If you are an international student living in the US for the first time, you might be a little confused about as Thanksgiving approaches: at the same time you are very thankful for having a long weekend ahead of you even if you do not fully understand why people celebrate such a holiday in the United States.
Christmas and Easter are easier, most of us either celebrate them in our home countries or are used to seeing such festivities in American movies – after all, who is not familiar with our generous Santa Claus or the charismatic Easter bunny? Thanksgiving, however, is a little less promoted outside the US, and most of us end up knowing about the existence of this date, but not understanding completely its roots
To try to help people with such difficulties, I compiled some data from the internet in the form of “everything you always wanted to know about Thanksgiving, but felt too embarrassed to ask an American”. I hope it helps!

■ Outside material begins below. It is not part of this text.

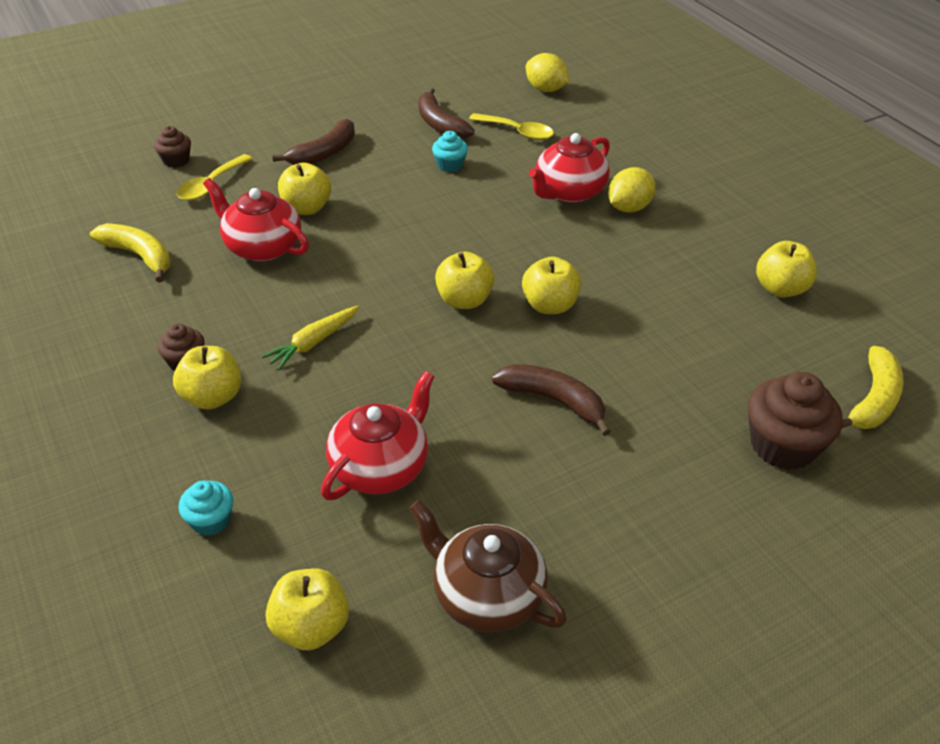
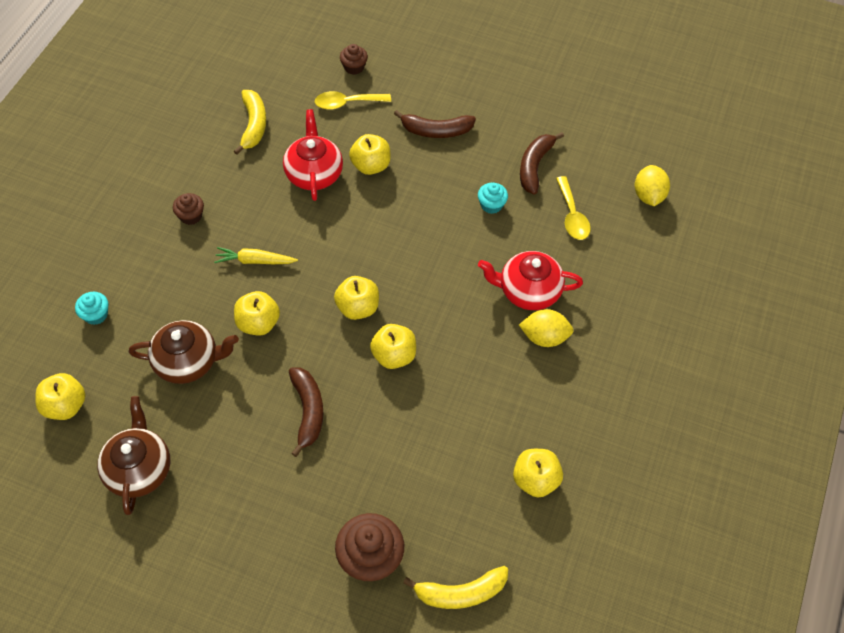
camera: 50 degrees right, 15 degrees up
(213, 397) = (176, 249): yellow apple -> yellow apple (258, 323)
(381, 467) = (188, 361): red teapot -> brown teapot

I know this sounds pretty obvious, but the name Thanksgiving refers to the act of giving thanks to someone or something. That is why there is such a big tradition of asking and answering the question “What are you thankful for?” during this day.
After some research I found out that the following are NOT good answers to this question, so please make sure NOT to make use of any of them:
“I am thankful for not having MGEC classes today”

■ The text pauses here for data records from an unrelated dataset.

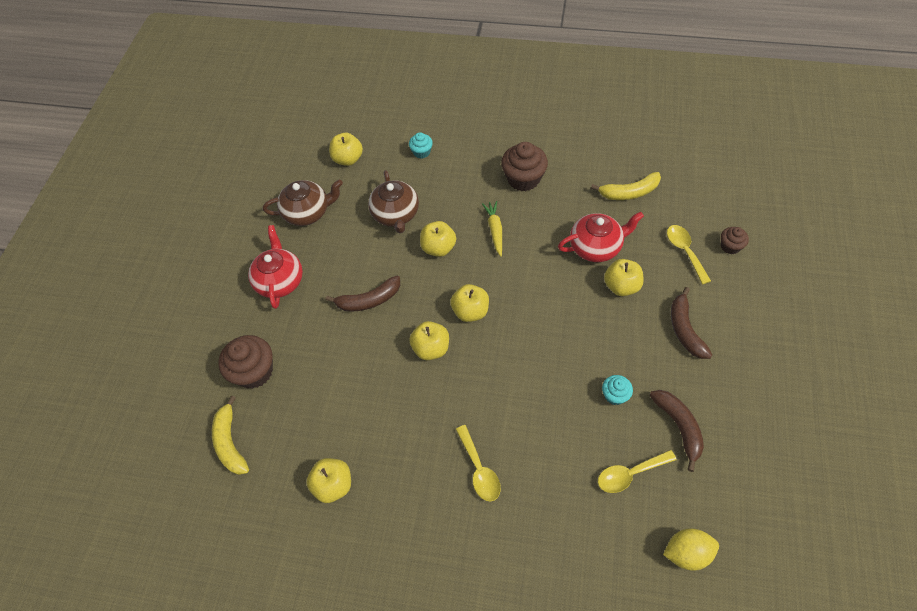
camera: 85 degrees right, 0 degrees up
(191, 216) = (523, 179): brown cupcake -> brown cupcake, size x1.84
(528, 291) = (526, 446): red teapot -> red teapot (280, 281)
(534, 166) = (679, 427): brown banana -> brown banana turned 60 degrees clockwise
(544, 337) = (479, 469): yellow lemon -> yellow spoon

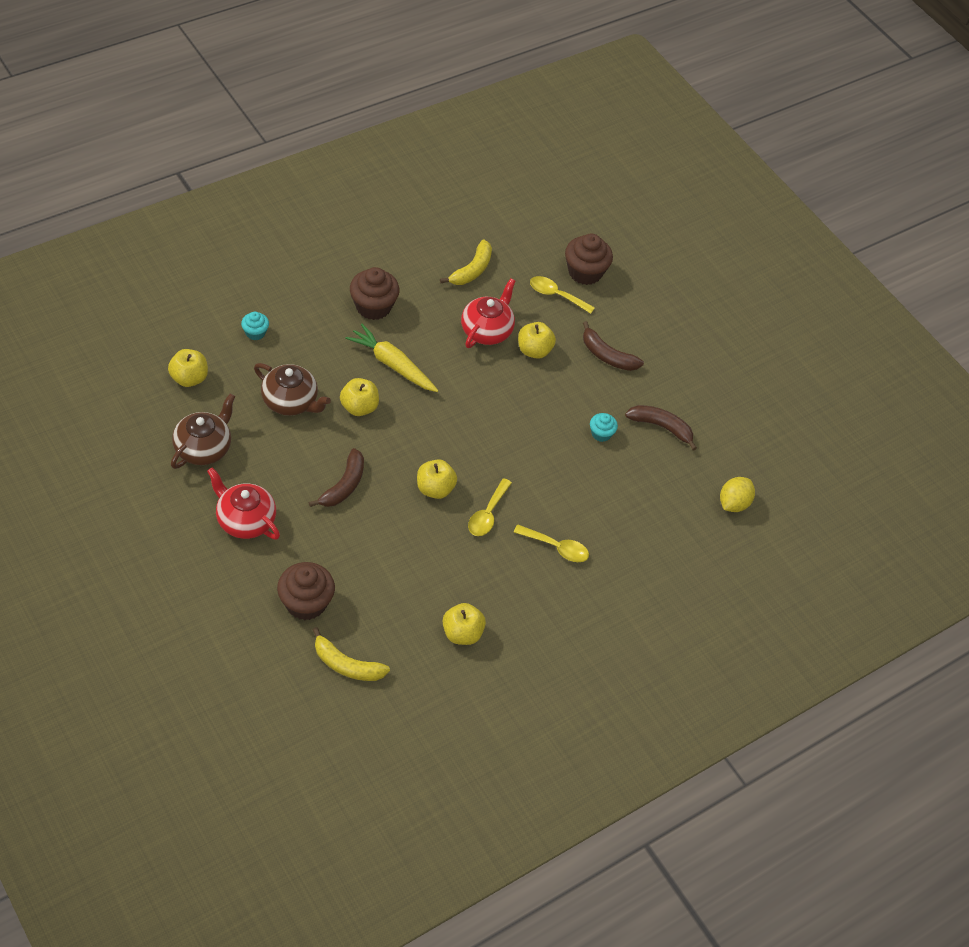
camera: 55 degrees left, 5 degrees down
(470, 311) = (437, 441): yellow apple -> none
(495, 230) = (392, 364): yellow carrot -> yellow carrot, size x1.54
(630, 474) = (657, 479): yellow spoon -> yellow spoon (487, 514)
(730, 246) = (585, 272): brown cupcake -> brown cupcake, size x1.84

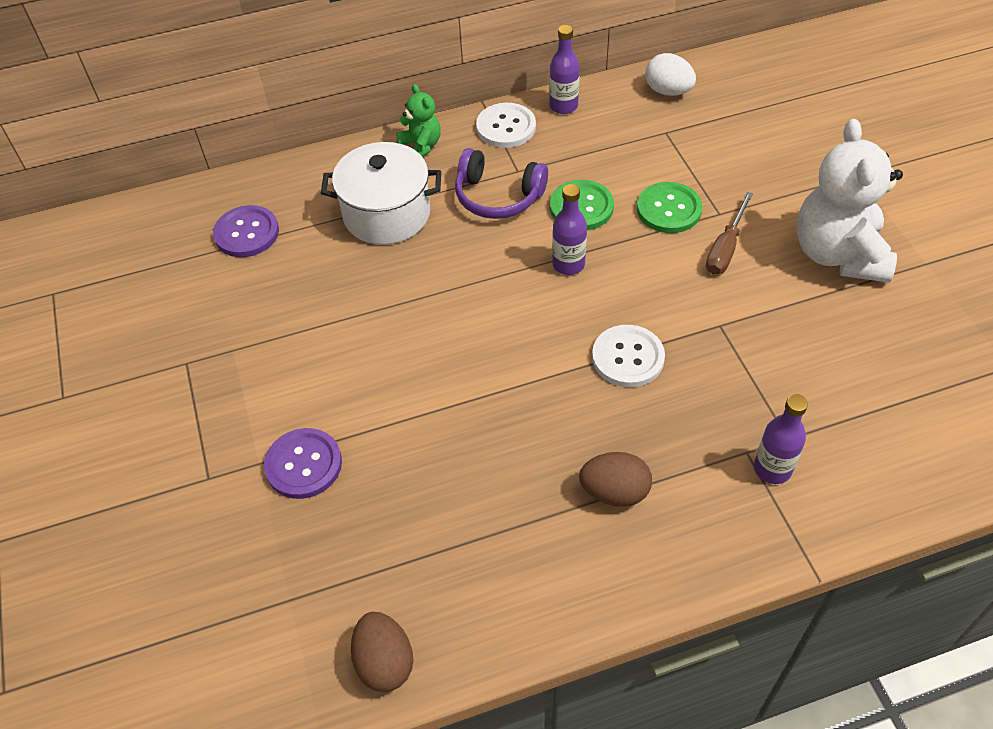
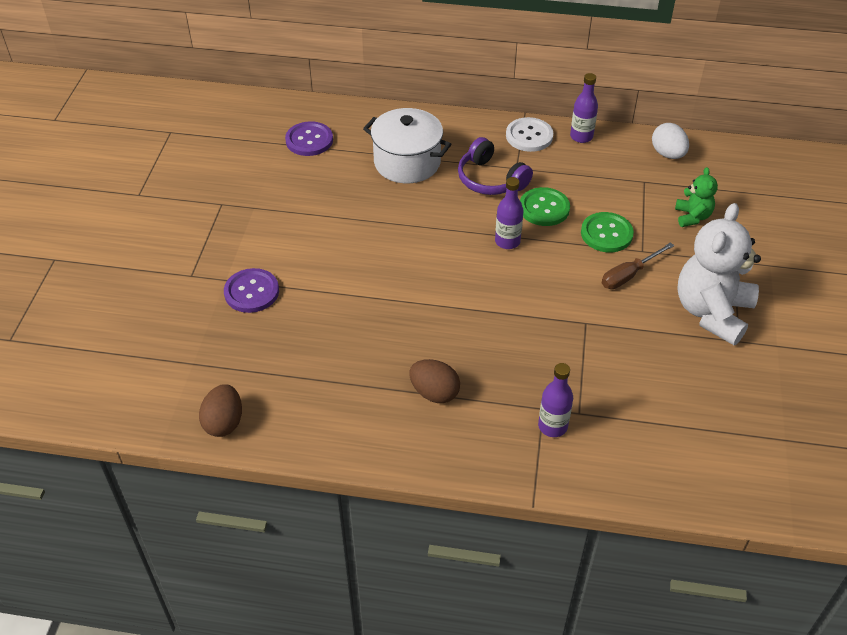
camera: 25 degrees right, 5 degrees down
(421, 146) = (460, 127): green teddy bear -> green teddy bear (692, 217)
(628, 357) = (504, 316): white button -> none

“I am thankful for not having to be in Philadelphia right now”
“I am thankful for not being socially forced to talk to that extremely boring girl sitting by my side in OPIM class”
“I am thankful for finally leaving my country and coming to the land of Taco Bell and Chipotle”
By now you might be wondering: why do Americans have such a strong tradition of saying thanks every year on this specific date? The story is at Plymouth, in the land of Massachusetts, in the year of 1621, the Pilgrims (English dudes who began immigrating to the US in the 1620s and 1630s) had a good harvest and were very thankful that they had made it to the New World and were actually surviving and prospering. So, in order to celebrate all of this, they decided to have a harvest festival and a day of thanks.
Well, that “small festival” became an annual tradition that quickly started to spread to other parts of the country – to the point that in 1789, George Washington, then President of the United States, proclaimed the first nation-wide thanksgiving celebration in America – marking November 26th of that year “as a day of public thanksgiving and prayer to be observed by acknowledging with grateful hearts the many and signal favors of Almighty God”.
In 1863, during the Civil War, President Abraham Lincoln proclaimed a national day of “Thanksgiving and Praise to our beneficent Father who dwelleth in the Heavens” – a testament to the nationwide importance that this date had achieved, and also the stronger religious context associated with it. In summary: you might see a lot of focus on eating turkey and watching football on TV during this holiday (I also love to do both things) but try not to forget the real meaning behind it!
Another important fact about Thanksgiving is that it is always celebrated on the fourth Thursday in November. That is good news for most Americans, because it ensures a long weekend for those who manage to also get their Friday free – in 2007, 78% of business and government workers were given Friday as a paid holiday, additionally to Thanksgiving-day itself. MBA students like us, who are now used to long weekends every week, might not fully appreciate this fact, but overworked Americans certainly do!
Having large meals with your family is a big part of Thanksgiving and, as mentioned before, eating turkey is an important component of such meals. This leads to several jokes about turkeys every year – most of which I don’t get…I especially don’t get it why they show live turkeys on TV during NFL games every year, and then the commentators say something like “well, those are the lucky ones that survived one more year” or something like this… What does that have to do with professional football??? Is that even funny?? I may not fully understand this holiday after all.
Fun fact: every year, the President of the United States will “pardon” a turkey, which spares the bird’s life and ensures that it will spend the remainder of its years roaming freely on farmland. I guess its good news for one turkey but bad news for thousands…
The aforementioned day after Thanksgiving is popularly known as Black Friday, traditionally the beginning of the Christmas shopping season. On this day, most major retailers open extremely early (often at 4 am or earlier), and offer promotional sales to kick off the holiday shopping season. It has routinely been the busiest shopping day of the year since 2005. The day’s name actually originated here in our own Philadelphia, where it originally was used to describe the heavy and disruptive pedestrian and vehicle traffic which would occur on the day after Thanksgiving. All that being said, I definitely know some international girls who may not care about Thanksgiving, but who will certainly enjoy Black Friday a lot.
So be thankful, regardless of where you hail from, for your blessings, your family, the chance to be at Wharton, and if nothing else, deeply discounted merchandise this weekend!